1 nox = 0.001 lux = 1 millilux. Proposed by CIE for measuring very low illuminances in the scotopic vision range (rod-dominated vision below ~0.01 lux). Examples: full moonlight ≈ 0.1–0.3 lux = 100–300 nox; starlit night ≈ 0.001 lux = 1 nox; starless cloudy night ≈ 0.0001 lux = 0.1 nox. The nox never achieved wide adoption — millilux (mlx) is now preferred in standards. Applications include: astronomy (measuring light pollution in terms of magnitudes per arcsecond² which converts to nox-scale illuminance), wildlife ecology (nocturnal animal behaviour experiments), and military night vision equipment specifications.

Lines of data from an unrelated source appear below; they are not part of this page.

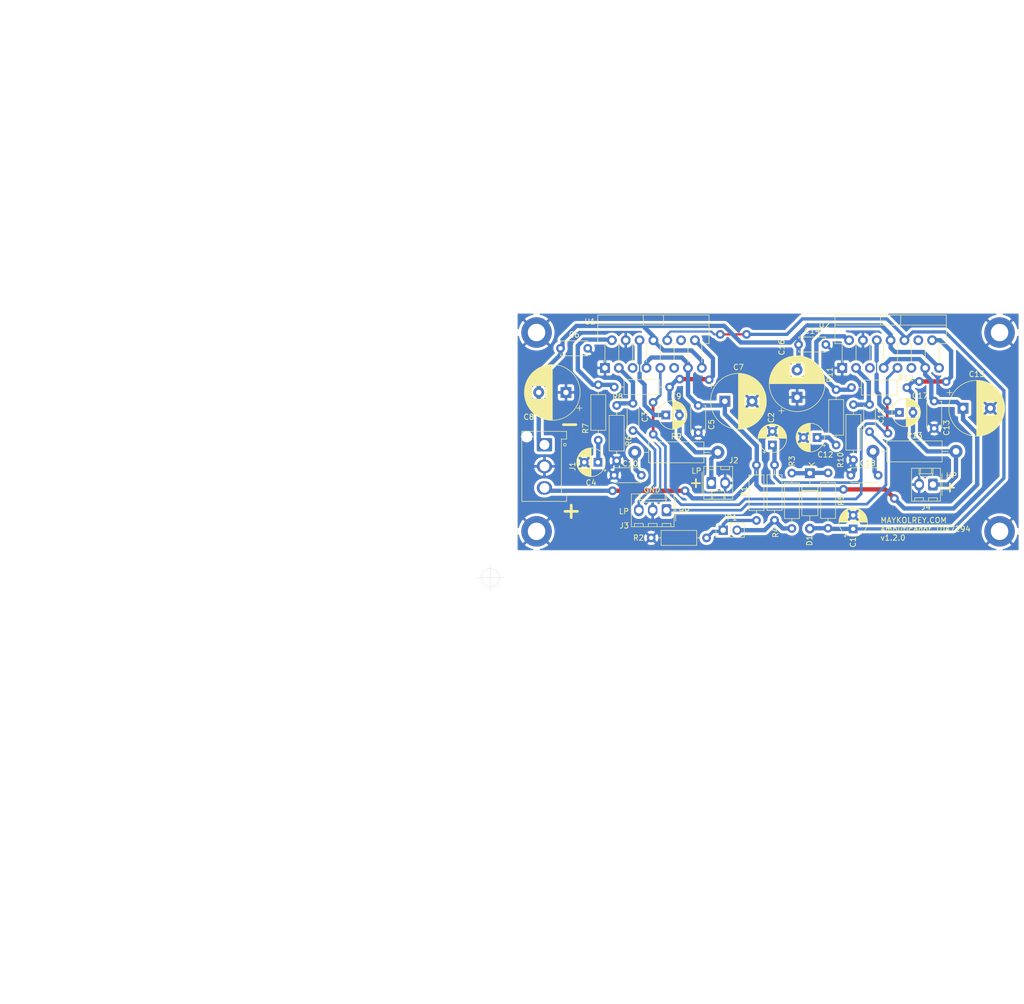
<source format=kicad_pcb>
(kicad_pcb
	(version 20240108)
	(generator "pcbnew")
	(generator_version "8.0")
	(general
		(thickness 1.6)
		(legacy_teardrops no)
	)
	(paper "A4")
	(title_block
		(title "Amplificador TDA7294")
		(date "2023-12-17")
		(rev "v1.2.0")
		(company "MAYKOLREY.COM")
	)
	(layers
		(0 "F.Cu" signal)
		(31 "B.Cu" signal)
		(34 "B.Paste" user)
		(35 "F.Paste" user)
		(36 "B.SilkS" user "B.Silkscreen")
		(37 "F.SilkS" user "F.Silkscreen")
		(38 "B.Mask" user)
		(39 "F.Mask" user)
		(40 "Dwgs.User" user "User.Drawings")
		(41 "Cmts.User" user "User.Comments")
		(44 "Edge.Cuts" user)
		(45 "Margin" user)
		(46 "B.CrtYd" user "B.Courtyard")
		(47 "F.CrtYd" user "F.Courtyard")
		(48 "B.Fab" user)
		(49 "F.Fab" user)
	)
	(setup
		(stackup
			(layer "F.SilkS"
				(type "Top Silk Screen")
				(color "White")
				(material "Direct Printing")
			)
			(layer "F.Paste"
				(type "Top Solder Paste")
			)
			(layer "F.Mask"
				(type "Top Solder Mask")
				(color "Green")
				(thickness 0.01)
				(material "Liquid Ink")
				(epsilon_r 3.3)
				(loss_tangent 0)
			)
			(layer "F.Cu"
				(type "copper")
				(thickness 0.035)
			)
			(layer "dielectric 1"
				(type "core")
				(color "FR4 natural")
				(thickness 1.51)
				(material "FR4")
				(epsilon_r 4.5)
				(loss_tangent 0.02)
			)
			(layer "B.Cu"
				(type "copper")
				(thickness 0.035)
			)
			(layer "B.Mask"
				(type "Bottom Solder Mask")
				(color "Green")
				(thickness 0.01)
				(material "Liquid Ink")
				(epsilon_r 3.3)
				(loss_tangent 0)
			)
			(layer "B.Paste"
				(type "Bottom Solder Paste")
			)
			(layer "B.SilkS"
				(type "Bottom Silk Screen")
				(color "White")
				(material "Direct Printing")
			)
			(copper_finish "HAL SnPb")
			(dielectric_constraints no)
		)
		(pad_to_mask_clearance 0)
		(allow_soldermask_bridges_in_footprints no)
		(aux_axis_origin 103 118.5)
		(grid_origin 103 118.5)
		(pcbplotparams
			(layerselection 0x00212fc_ffffffff)
			(plot_on_all_layers_selection 0x0000000_00000000)
			(disableapertmacros no)
			(usegerberextensions no)
			(usegerberattributes yes)
			(usegerberadvancedattributes yes)
			(creategerberjobfile yes)
			(dashed_line_dash_ratio 12.000000)
			(dashed_line_gap_ratio 3.000000)
			(svgprecision 6)
			(plotframeref no)
			(viasonmask no)
			(mode 1)
			(useauxorigin yes)
			(hpglpennumber 1)
			(hpglpenspeed 20)
			(hpglpendiameter 15.000000)
			(pdf_front_fp_property_popups yes)
			(pdf_back_fp_property_popups yes)
			(dxfpolygonmode yes)
			(dxfimperialunits yes)
			(dxfusepcbnewfont yes)
			(psnegative no)
			(psa4output no)
			(plotreference yes)
			(plotvalue no)
			(plotfptext yes)
			(plotinvisibletext no)
			(sketchpadsonfab no)
			(subtractmaskfromsilk no)
			(outputformat 1)
			(mirror no)
			(drillshape 0)
			(scaleselection 1)
			(outputdirectory "v1.2.0/gerber/")
		)
	)
	(net 0 "")
	(net 1 "GND")
	(net 2 "/MUTE")
	(net 3 "/STBY")
	(net 4 "Net-(U1-+)")
	(net 5 "Net-(C4-Pad1)")
	(net 6 "/+VS")
	(net 7 "/-VS")
	(net 8 "/OUT1")
	(net 9 "Net-(U1-BOOT)")
	(net 10 "Net-(C10-Pad2)")
	(net 11 "Net-(U2-+)")
	(net 12 "Net-(C12-Pad1)")
	(net 13 "/OUT2")
	(net 14 "Net-(U2-BOOT)")
	(net 15 "Net-(C18-Pad2)")
	(net 16 "Net-(D1-K)")
	(net 17 "Net-(JP1-B)")
	(net 18 "Net-(U1--)")
	(net 19 "Net-(U2--)")
	(net 20 "/IN1")
	(net 21 "/IN2")
	(net 22 "/EN")
	(net 23 "unconnected-(U1-NC-Pad5)")
	(net 24 "unconnected-(U1-NC-Pad11)")
	(net 25 "unconnected-(U1-NC-Pad12)")
	(net 26 "unconnected-(U2-NC-Pad12)")
	(net 27 "unconnected-(U2-NC-Pad11)")
	(net 28 "unconnected-(U2-NC-Pad5)")
	(footprint "Capacitor_THT:CP_Radial_D5.0mm_P2.50mm" (layer "F.Cu") (at 169.63 109.55 90))
	(footprint "Capacitor_THT:CP_Radial_D5.0mm_P2.50mm" (layer "F.Cu") (at 154.79 94.16 90))
	(footprint "Capacitor_THT:C_Disc_D4.3mm_W1.9mm_P5.00mm" (layer "F.Cu") (at 129.2 86.51 -90))
	(footprint "Capacitor_THT:CP_Radial_D5.0mm_P2.50mm" (layer "F.Cu") (at 122.76 97.32 180))
	(footprint "Capacitor_THT:C_Disc_D4.7mm_W2.5mm_P5.00mm" (layer "F.Cu") (at 141.18 86.89 -90))
	(footprint "Capacitor_THT:C_Disc_D4.7mm_W2.5mm_P5.00mm" (layer "F.Cu") (at 115.9 76.4))
	(footprint "Capacitor_THT:CP_Radial_D10.0mm_P5.00mm" (layer "F.Cu") (at 146.07 86.12))
	(footprint "Capacitor_THT:CP_Radial_D10.0mm_P5.00mm" (layer "F.Cu") (at 116.9 84.5 180))
	(footprint "Capacitor_THT:CP_Radial_D5.0mm_P2.50mm" (layer "F.Cu") (at 135.23 88.64))
	(footprint "Capacitor_THT:C_Disc_D4.7mm_W2.5mm_P5.00mm"
		(layer "F.Cu")
		(uuid "00000000-0000-0000-0000-0000608f6068")
		(at 125.74 99.7)
		(descr "C, Disc series, Radial, pin pitch=5.00mm, , diameter*width=4.7*2.5mm^2, Capacitor, http://www.vishay.com/docs/45233/krseries.pdf")
		(tags "C Disc series Radial pin pitch 5.00mm  diameter 4.7mm width 2.5mm Capacitor")
		(property "Reference" "C10"
			(at 2.94 -2.13 0)
			(layer "F.SilkS")
			(uuid "583edd00-ef9c-4f6d-8c0a-0a2321218e4f")
			(effects
				(font
					(size 1 1)
					(thickness 0.15)
				)
			)
		)
		(property "Value" "100nF"
			(at 2.5 2.5 0)
			(layer "F.Fab")
			(uuid "97124aad-4c5b-4143-a1ef-38d2c48cedec")
			(effects
				(font
					(size 1 1)
					(thickness 0.15)
				)
			)
		)
		(property "Footprint" "Capacitor_THT:C_Disc_D4.7mm_W2.5mm_P5.00mm"
			(at 0 0 0)
			(unlocked yes)
			(layer "F.Fab")
			(hide yes)
			(uuid "bc823bbc-709b-4362-b0f7-960baaed341a")
			(effects
				(font
					(size 1.27 1.27)
				)
			)
		)
		(property "Datasheet" "https://datasheet.lcsc.com/lcsc/2008261834_Dersonic-CC1H104ZC74D3F5O30MN_C254094.pdf"
			(at 0 0 0)
			(unlocked yes)
			(layer "F.Fab")
			(hide yes)
			(uuid "09305352-c521-423f-abe8-5efde8ea25a7")
			(effects
				(font
					(size 1.27 1.27)
				)
			)
		)
		(property "Description" "-20%~+80% 100000pF Y5V 50V Plugin,P=5.08mm Ceramic Disc Capacitors ROHS"
			(at 125.74 99.7 0)
			(layer "F.Fab")
			(hide yes)
			(uuid "04cf3737-b7b7-4e3d-8c50-f348657ea4f6")
			(effects
				(font
					(size 1.27 1.27)
				)
			)
		)
		(property "LCSC Part" "C254094"
			(at 0 0 0)
			(layer "F.Fab")
			(hide yes)
			(uuid "51a2ac32-a174-4fc5-ab65-dbd811668d8c")
			(effects
				(font
					(size 1 1)
					(thickness 0.15)
				)
			)
		)
		(property "Manufacturer" "Dersonic"
			(at 0 0 0)
			(layer "F.Fab")
			(hide yes)
			(uuid "80e768bc-6f0c-4e55-8208-c31450b570fd")
			(effects
				(font
					(size 1 1)
					(thickness 0.15)
				)
			)
		)
		(property "Mfr. Part" "CC1H104ZC74D3F5O30MN"
			(at 0 0 0)
			(layer "F.Fab")
			(hide yes)
			(uuid "a6a22abd-752a-4267-ae82-338629915cf5")
			(effects
				(font
					(size 1 1)
					(thickness 0.15)
				)
			)
		)
		(property "Price" "0.0158"
			(at 0 0 0)
			(layer "F.Fab")
			(hide yes)
			(uuid "ff56f077-730d-443f-b62c-f40e257da4bb")
			(effects
				(font
					(size 1 1)
					(thickness 0.15)
				)
			)
		)
		(property "VOLTAGE" "50V"
			(at 0 0 0)
			(layer "F.Fab")
			(hide yes)
		
... [567924 chars truncated]
</source>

How is illuminance measured in practice?
With a lux meter (photometer / light meter) — a device with a cosine-corrected silicon photodiode filtered to match the CIE photopic luminous efficiency function V(λ). The cosine correction ensures accurate readings when light arrives at an angle. Key measurement practices: (1) Position meter at the task surface (desk top, not ceiling) with the sensor facing the dominant light source. (2) For average room illuminance, take a grid of measurements (EN 12464-1 specifies a calculation grid with spacing ≤ room index/10). (3) Allow the lamp to stabilise (20–30 minutes for fluorescent, 5 minutes for LED). (4) Record at maintained illuminance — not initial (new lamps are brighter). Common instruments: Konica Minolta T-10A, Extech LT300, HIOKI 3421. For research-grade accuracy: integrating sphere spectroradiometers (NIST traceable calibration).

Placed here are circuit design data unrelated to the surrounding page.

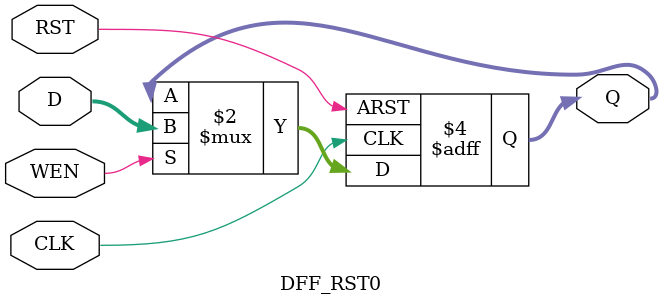
<source format=v>
module DFF_RST0 #(
  parameter WIDTH = 32
) (
  input  wire             CLK,
  input  wire             RST,
  input  wire             WEN,
  input  wire [WIDTH-1:0] D,
  output reg  [WIDTH-1:0] Q
);

  always @(posedge CLK or posedge RST) begin
    if (RST) begin
      Q[WIDTH-1:0] <= {WIDTH{1'b0}};
    end else if (WEN) begin
      Q[WIDTH-1:0] <= D[WIDTH-1:0];
    end
  end

endmodule
</source>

What is the difference between maintained and initial illuminance?
Initial illuminance is the lux produced by new, clean luminaires with new lamps. Maintained illuminance is the average illuminance over the full maintenance cycle — after lamp depreciation, dirt accumulation, and component degradation. EN 12464-1 specifies maintained average illuminance (Ēm) — the minimum that must be achieved at any point during the maintenance cycle. The Maintenance Factor (MF) = Lamp Lumen Depreciation × Luminaire Dirt Depreciation × Room Surface Depreciation × Lamp Survival Factor. Typical MF: 0.67–0.80 for offices (cleaned 12–24 monthly). So if maintained target = 500 lux with MF = 0.75, the design initial illuminance = 500/0.75 = 667 lux. You must over-design by 33% to meet the maintained target throughout the service life.